Considering that pH plays a major role in teeth health and acid-reflux, two things that a significant portion of the population suffers from and can dramatically reduce quality of life, shouldn’t the pH of a food item be just as important as nutritional values?
But that kind of logic applies to all public information. And you are not wrong that it will be misused but that is happening to almost any thing really. Like the Carnivore diet which is being held as some secret to health, or alkline water, or “natural” bs, or raw milk, or “keto” and so on.
Informing the public is not always successful, but it is almost always a net positive. This is the same philosophy as OSS
As both a Carnivore and Keto person, it’s not that meat is magical, its that sugar is toxic.
Sugar is what now? That’s a bold claim without specificity.
Technically, everything is toxic. Sugar has an LD50 of about 30 grams per kilo of bodyweight (and I promise you’ll be throwing up long before you get there).
But sugar really is pretty bad for you, especially in the amounts some people eat it. It’s not “Toxic” though.
elevated blood glucose will glycate the body. This is how the hba1c measurement works, it looks at the glycation of a sample and estimates the overall glucose rate based on that glycation.
Some people can eat a bunch of sugar and keep their blood sugar low, but most people can’t over a long period of time, thats why prediabetes and diabetes are such huge issues.
Elevated blood sugar by itself can have tremendous emergent problems for type 2 diabetics.
The whole point of keto/carnivore diets is to take the sugar out, reduce the sugar, reduce the insulin, things get better.
Now describe the risks of low blood sugar or high protein diets. Any way you push the needle, there are big words to describe the bad things that can happen.

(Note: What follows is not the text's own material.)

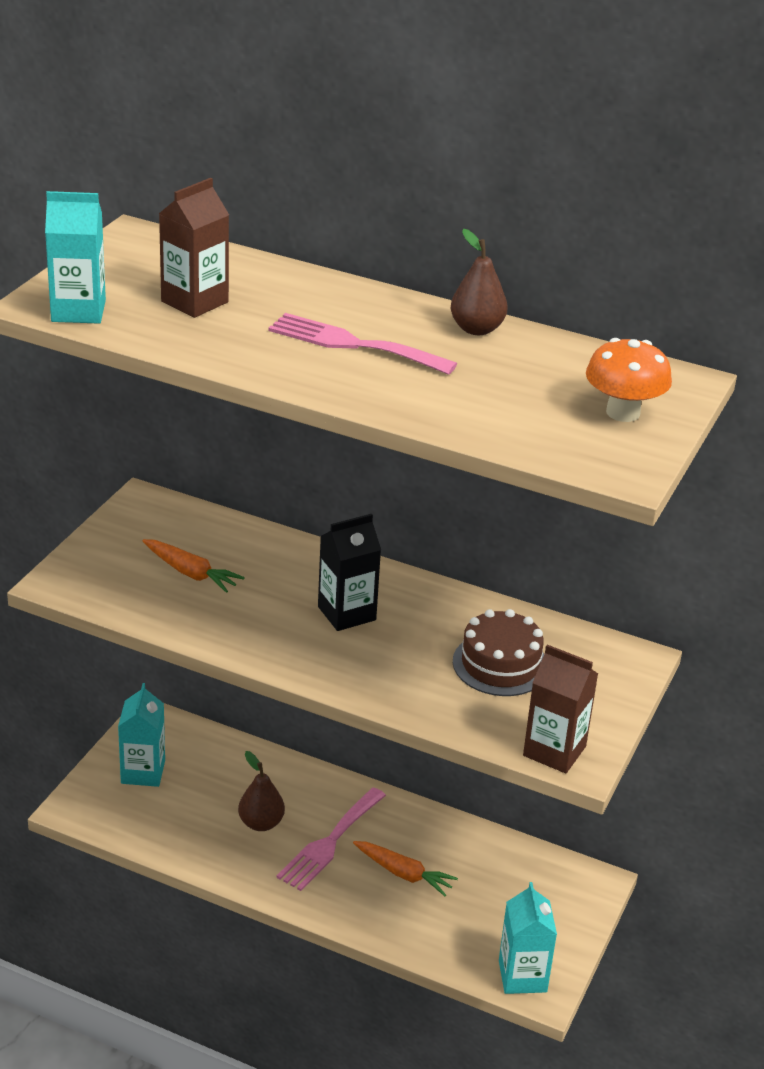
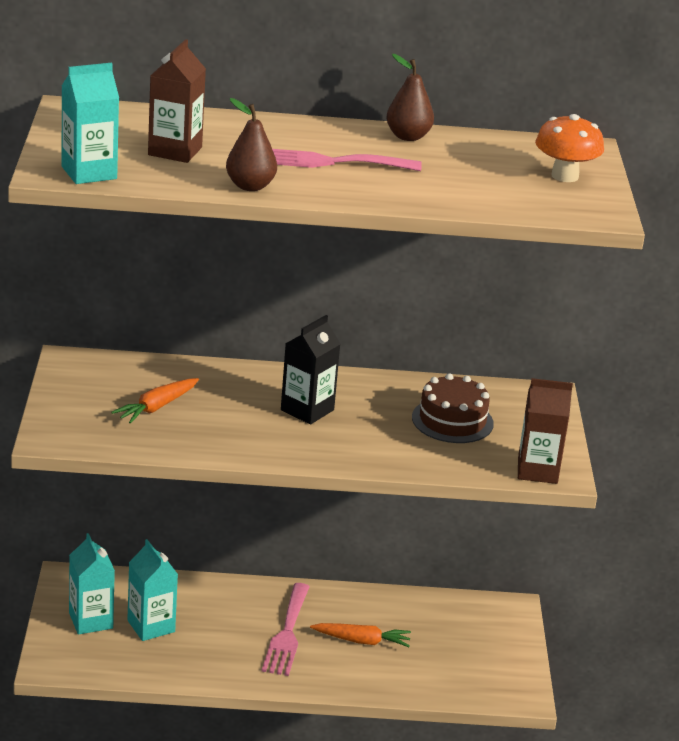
camera: 25 degrees left, 5 degrees down
orange carrot [142,539,245,593] -> orange carrot turned 120 degrees clockwise [111,378,199,424]
brown pear [238,751,285,831] -> brown pear moved to [226,98,277,191]
turquoise carton [499,882,557,994] -> turquoise carton moved to [127,539,178,641]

Eating less processed foods and moving around more seems like better advice than trying to swing eating habits to 11.
low blood sugar - hypoglycemia is of concern for people who are not fat adapted, and it speaks problems with insulin function either from t1d or insulin resistance. The best way to avoid low blood sugar, is to avoid eating sugar, so that the body can have a very flat regulation of blood glucose
high protein - I’ve seen no benefit to eating high protein documented anywhere. In fact carnivore is not a high protein diet, its a high fat diet, with adequate protein. The protein targets for a healthy adult do not change based on their diet, they need the same amount of bioavailable protein on SAD, Mediterranean, vegan, keto, or carnivore. As far as any deleterious effects, you would be missing nutrition from fat, but I’m not aware of any actual downsides either.
Yes, A first step for everyone should be to eat less processed foods and exercise - totally agreed.
I was initially responding to the person above to said keto/carnivore were crackpot pseudo science bs.